━━ AUSGANGSTEXT ━━

Hartmut Kay Hirsch Kommunikationspädagoge
Gewidmet meiner Mutter.
Sie gab mir in meiner Kindheit Mut und Zuversicht für meinen Berufswunsch als Erzieher und Lehrer.
Vorwort
1.0 Grundlagen
1.1 Begriffserklärungen
1.2 Gesetze im Kontext der Würde des Menschen
1.2.1 Das Grundgesetz
1.2.2 Das Achte Buch -Sozialgesetzbuch- SGB VIII
1.2.3 Das Schulgesetz am Beispiel des Landes Baden-Württemberg
1.3 Haltungsinterpretationen im Kontext des gesetzlichen Anspruchs
1.3.1 Bisheriger Stand und wie es eigentlich sein sollte
1.3.2 Haltung zur Schulpflicht nach heutiger gesetzlicher Norm
1.3.3 Haltung zu Bewertungsformen nach heutiger gesetzlicher Norm
1.3.4 Haltung zur Selbstbestimmung nach heutiger gesetzl. Norm
1.3.5 Haltung als Indikator erziehungsfördernder Kommunikation
2.0 Standardentwickl. im Kontext des Achten Buch – Sozialgesetzbuch
2.1 Indikatoren für die Gewichtung von Kommunikationspädagogik
2.2 Notwendigkeit eines Kommunikationsstandards
2.3 Kurzvorstellung von Teilen geeigneter Kommunikationsmethoden
2.3.1 Menschenwürdige Kommunikation
2.3.2 Gewaltfreie Kommunikation
2.3.3 Leichte Sprache
2.3.4 Einfache Sprache
3.0 Entwicklung von Leitlinien in der pädagogischen Kommunikation
4.0 Qualitätssicherung
4.1 Qualifikationsmerkmale
4.2 Weiterbildung
4.3 Kommunikationsbeauftragte
Schlusswort
Stellen Sie sich vor, Sie befinden sich in einer meiner Seminare und ich stelle Ihnen folgende Eingangsfrage:
“Was müsste ich als pädagogische Fachkraft alles tun, um von einem jungen Menschen, den ich zu einer selbstbestimmten, eigenverantwortlichen und gemeinschaftsfähigen Persönlichkeit erziehen soll, anschließend die schlechteste Bewertung für meine Erziehungsleistung zu erhalten?“
Die Frage würde Sie anfangs vermutlich zum Schmunzeln bringen.

━━━

# AUFGABEN
A) Schreiben Sie aus dem Ausgangstext die Stelle ab, die bei „Hartmut Kay Hirsch“ anfängt und bei „Erzieher und Lehrer.“ aufhört.
B) Welche Kommunikationsmethoden führt der Ausgangstext unter Punkt 2.3 auf? Nennen Sie alle.
C) Beantworten Sie anhand des Ausgangstextes kurz diese Fragen:
(i) Welcher Berufswunsch wird in der Widmung genannt?
(ii) Am Beispiel welches Bundeslandes wird das Schulgesetz behandelt?
(iii) Wie würde die Eingangsfrage laut Text anfangs vermutlich wirken?

━━ ROHDATEN ━━

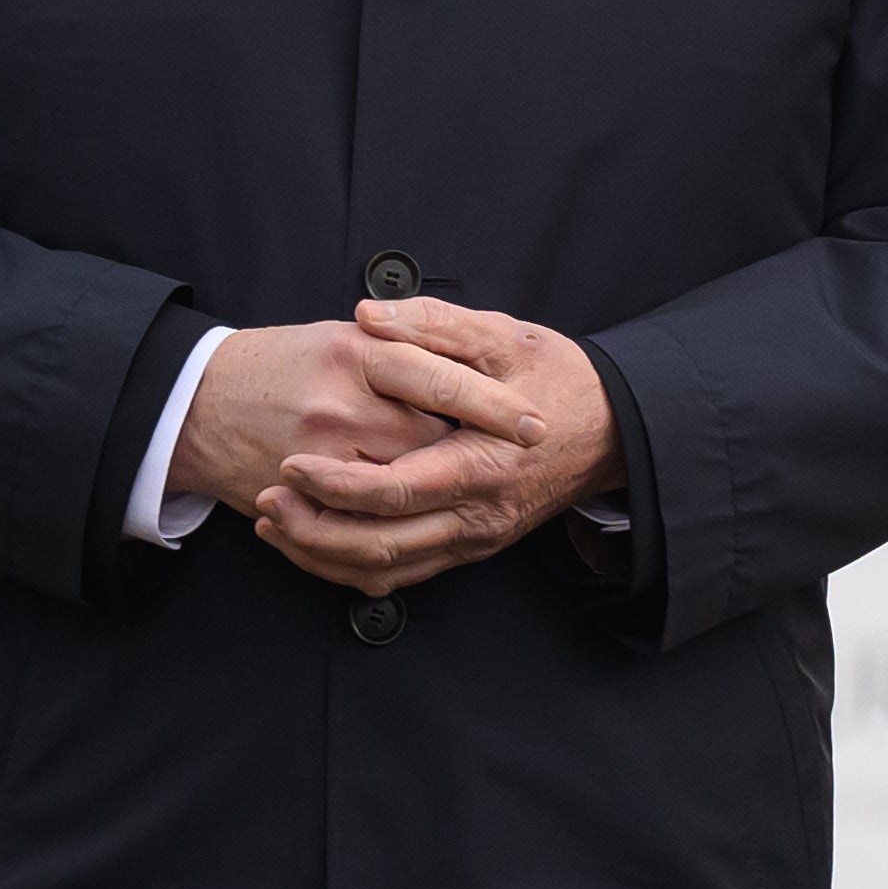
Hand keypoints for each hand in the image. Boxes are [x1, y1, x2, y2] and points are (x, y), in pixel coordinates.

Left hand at [253, 293, 620, 597]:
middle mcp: (479, 515)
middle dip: (313, 529)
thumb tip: (369, 314)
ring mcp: (477, 538)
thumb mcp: (505, 336)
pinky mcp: (473, 547)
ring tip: (277, 523)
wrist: (619, 430)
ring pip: (387, 570)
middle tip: (268, 499)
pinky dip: (352, 565)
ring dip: (323, 554)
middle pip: (380, 545)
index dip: (334, 484)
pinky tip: (317, 541)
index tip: (291, 462)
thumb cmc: (564, 380)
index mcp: (483, 464)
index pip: (394, 491)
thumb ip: (435, 324)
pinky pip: (404, 574)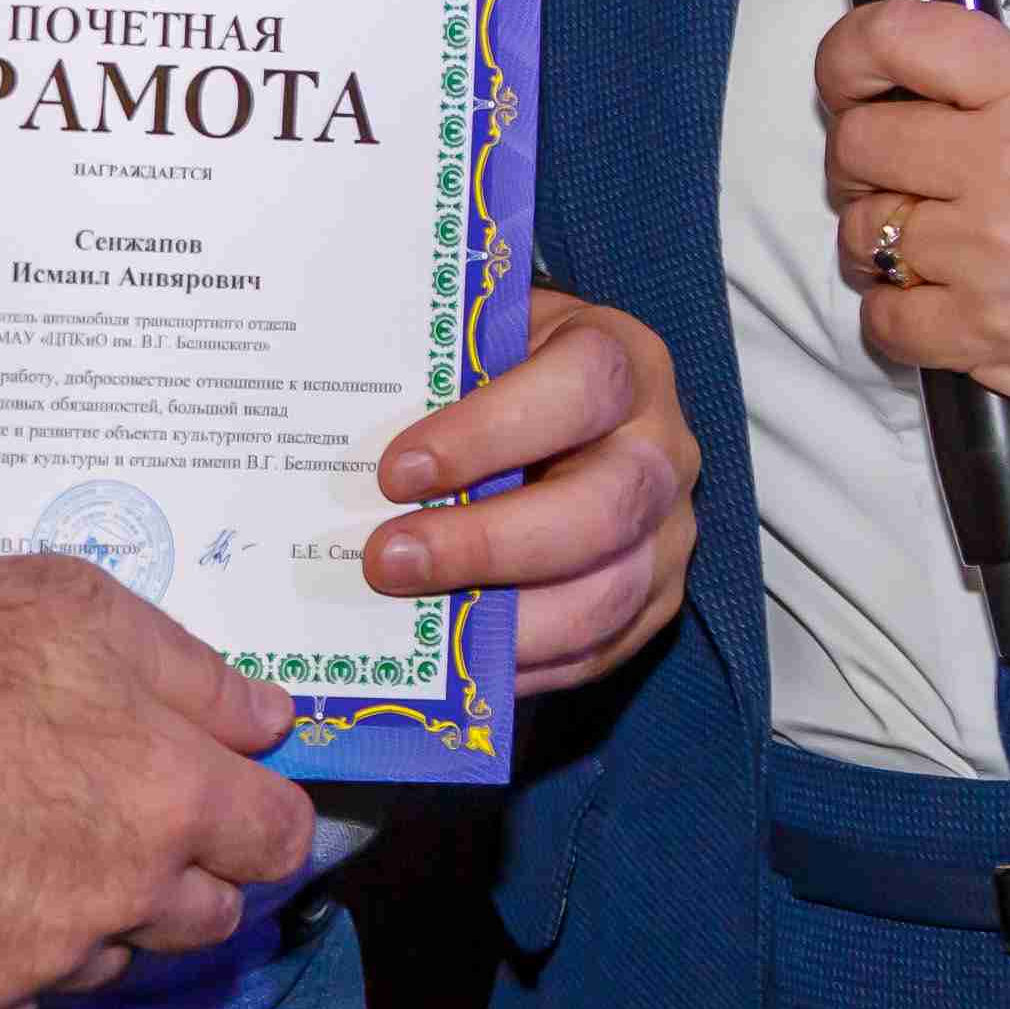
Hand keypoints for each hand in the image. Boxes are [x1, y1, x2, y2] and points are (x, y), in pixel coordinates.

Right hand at [0, 554, 316, 1008]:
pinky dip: (11, 952)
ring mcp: (51, 955)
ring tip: (22, 841)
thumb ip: (198, 677)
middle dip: (183, 873)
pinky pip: (25, 995)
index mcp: (177, 797)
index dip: (258, 816)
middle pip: (210, 919)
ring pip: (115, 961)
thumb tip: (273, 722)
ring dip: (96, 917)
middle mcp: (130, 892)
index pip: (278, 841)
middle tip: (115, 816)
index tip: (228, 798)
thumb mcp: (92, 613)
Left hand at [365, 285, 699, 691]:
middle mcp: (661, 448)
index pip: (580, 387)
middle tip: (388, 560)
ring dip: (504, 620)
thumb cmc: (510, 374)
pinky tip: (454, 657)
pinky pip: (600, 649)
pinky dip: (524, 662)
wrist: (576, 411)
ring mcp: (668, 532)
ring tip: (414, 620)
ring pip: (609, 593)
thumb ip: (440, 377)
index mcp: (622, 359)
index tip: (397, 471)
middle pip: (602, 508)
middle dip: (487, 545)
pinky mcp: (657, 599)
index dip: (489, 432)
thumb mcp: (484, 346)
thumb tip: (340, 439)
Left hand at [815, 0, 1009, 435]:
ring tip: (928, 249)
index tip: (848, 79)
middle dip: (864, 163)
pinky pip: (882, 321)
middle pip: (857, 145)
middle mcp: (1000, 163)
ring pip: (860, 236)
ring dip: (880, 243)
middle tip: (897, 179)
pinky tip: (935, 306)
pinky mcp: (983, 334)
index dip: (847, 56)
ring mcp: (986, 254)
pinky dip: (895, 317)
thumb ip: (995, 91)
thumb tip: (904, 96)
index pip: (895, 38)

━━━

# LÖSUNGEN
A)
Hartmut Kay Hirsch Kommunikationspädagoge
Gewidmet meiner Mutter.
Sie gab mir in meiner Kindheit Mut und Zuversicht für meinen Berufswunsch als Erzieher und Lehrer.

B)
- Menschenwürdige Kommunikation
- Gewaltfreie Kommunikation
- Leichte Sprache
- Einfache Sprache

C)
(i) Erzieher und Lehrer
(ii) Baden-Württemberg
(iii) Sie würde vermutlich zum Schmunzeln bringen.